Figure 3: Counting—Easy-trained models (left) lack generalization; mixed-trained models (right) maintain stable cross-difficulty accuracy.
Figure 5: Reward component breakdown. Correctness drives reward collapse in Easy-100.
- Sample Efficiency: Training on 100 mixed-difficulty samples rivals or exceeds the test accuracy of 500 easy-only samples, demonstrating up to 5× greater sample efficiency. This contradicts monotonic scaling laws observed in classical supervised fine-tuning, implying that data composition is more critical than simple volume in low-resource RLVR.
Graph Reasoning
- Optimization Limits: Both easy and mixed models make modest accuracy gains but are severely constrained on medium/hard problems. Mixed sets with larger and more complex graphs are prone to incomplete rollouts and output truncation due to token limits, suppressing positive reward learning. Extraction failures dominate unsuccessful attempts.
- Scaling Trends: No strong accuracy gains from scaling dataset size; stable improvement is seen only for easy-mode runs at larger sizes. This suggests token budget and sequence length are dominant constraining factors, outweighing the effect of data scale or diversity.
Spatial Reasoning
Practical Implications and Theoretical Insights
Data Regime Engineering
The results consistently show that, in low-resource RLVR, diversity in data composition (spanning empirical difficulty tiers) is substantially more impactful than sheer data volume. Strategic curation of small but diverse datasets can deliver disproportionate gains in sample efficiency and generalization.

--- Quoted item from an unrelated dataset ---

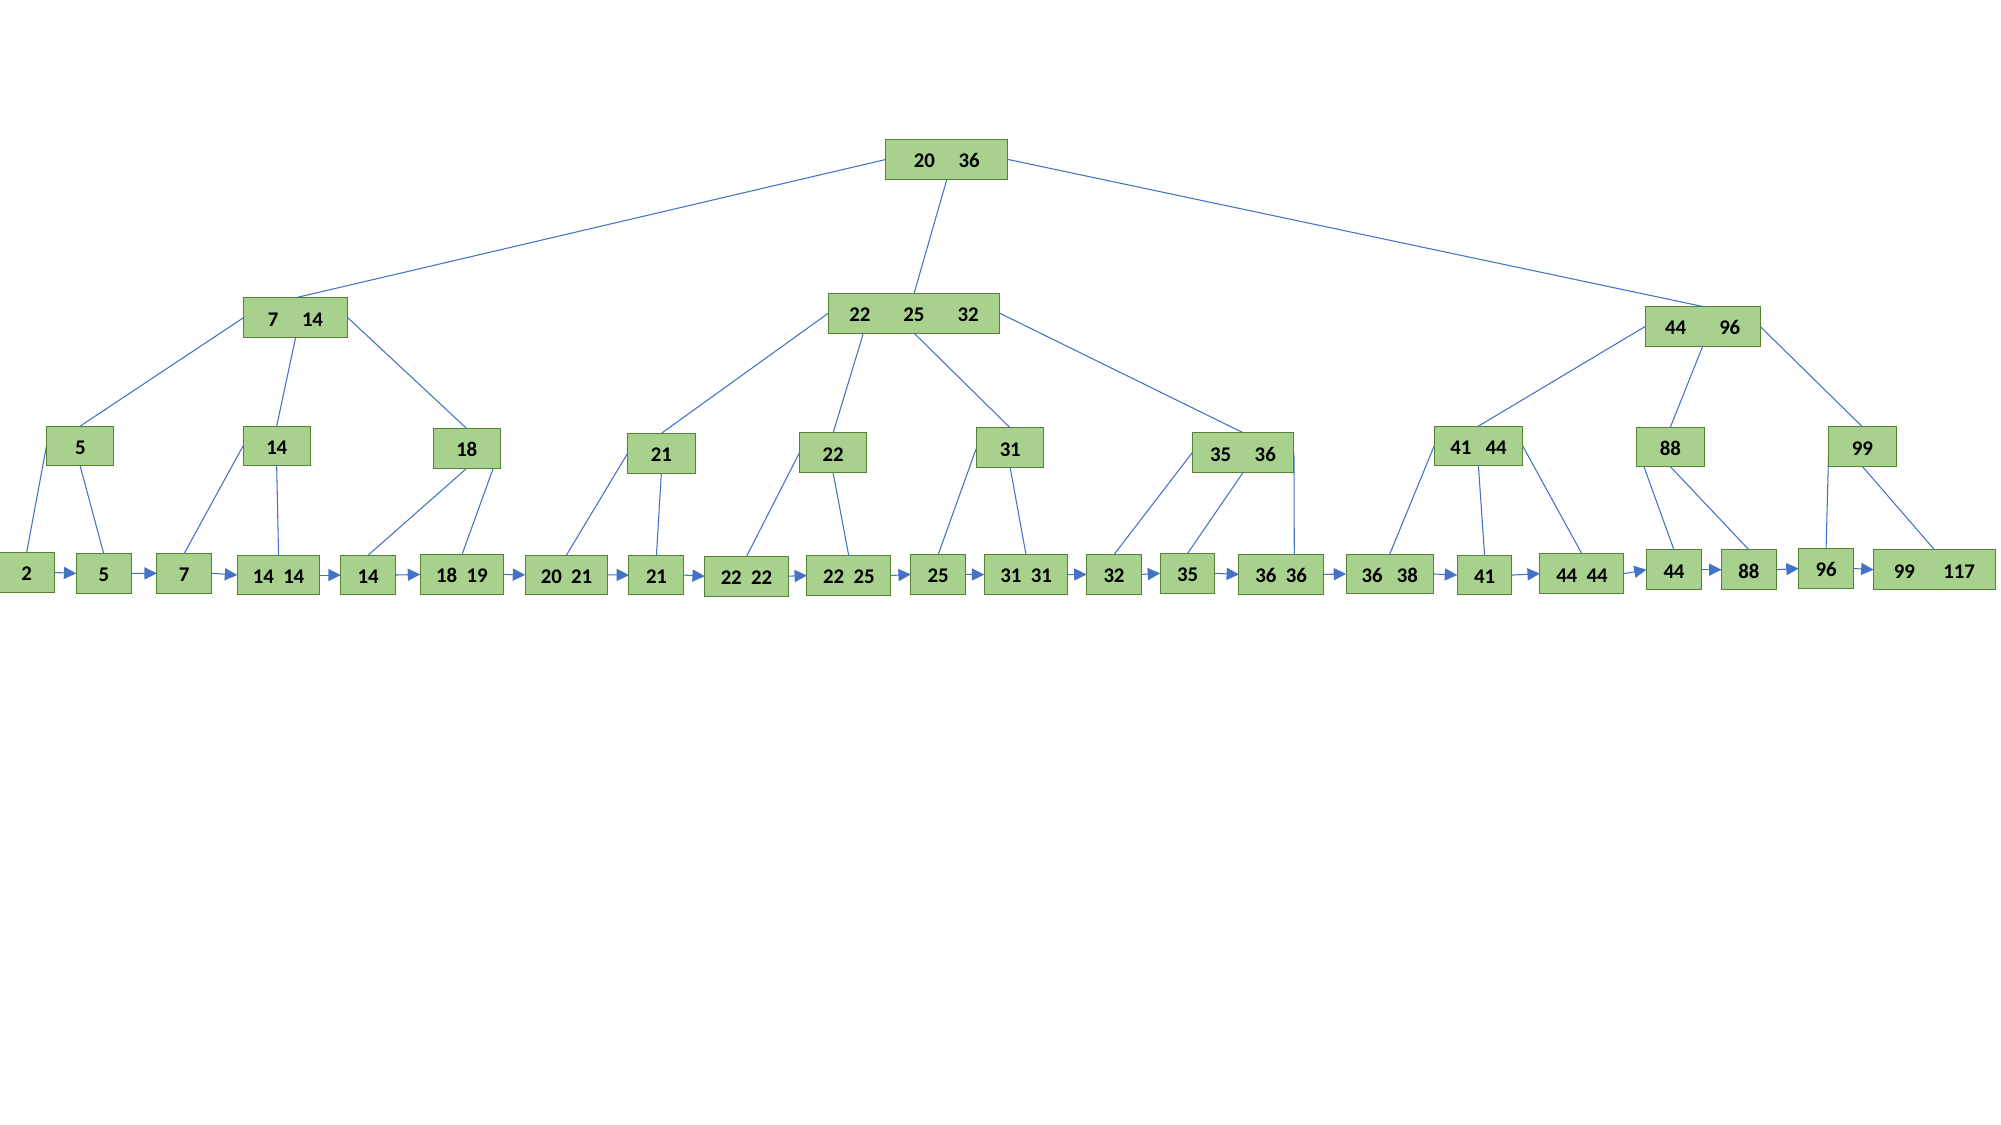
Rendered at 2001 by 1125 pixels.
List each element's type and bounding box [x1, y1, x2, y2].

text_box [0, 139, 1996, 597]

Compute and Token Budget Bottlenecks
Performance gains from dataset scaling sharply diminish when training steps and generation lengths are limited. This is strongly evidenced in Graph Reasoning, where incomplete rollouts due to sequence truncation eclipse any advantage from broader data exposure.
Scaling Laws Deviations
Observed non-monotonic or inverted-U scaling with respect to data size (under fixed compute) stand in stark contrast with canonical scaling laws derived for supervised LLM training. This suggests the need for theory explicitly modeling the interaction of optimization budget, reward structure, token/context limits, and difficulty diversity, possibly guiding a future taxonomy of “budget-aware” RLVR scaling.
Future Directions
A formalization of empirical scaling laws relating RLVR performance to data regime, model size, reward sparsity, and optimization budget is warranted. Techniques to adaptively allocate token and optimization resources, as well as exploration of transfer from procedural to naturalistic data, are promising avenues. Validation at larger LLM scales and broader investigation of curriculum and selection heuristics informed by the findings here are merited.
Conclusion
This work systematically characterizes RLVR efficiency for SLMs under strictly limited data and compute, via controlled experiments on procedurally varied reasoning benchmarks. The core findings are: (i) in low-data regimes, diverse (mixed-difficulty) data unlocks substantial sample efficiency, strongly outperforming easy-only data of far greater size; (ii) classical scaling assumptions break down under RLVR and low compute; and (iii) practical limits are often imposed not only by data, but by optimization budget and token constraints. The paper’s results and datasets inform both immediate practice for low-resource RL modelers and the design of principled scaling laws for RLVR post-training.
References:
“Learning from Less: Measuring the Effectiveness of RLVR in Low Data and Compute Regimes” (2604.18381).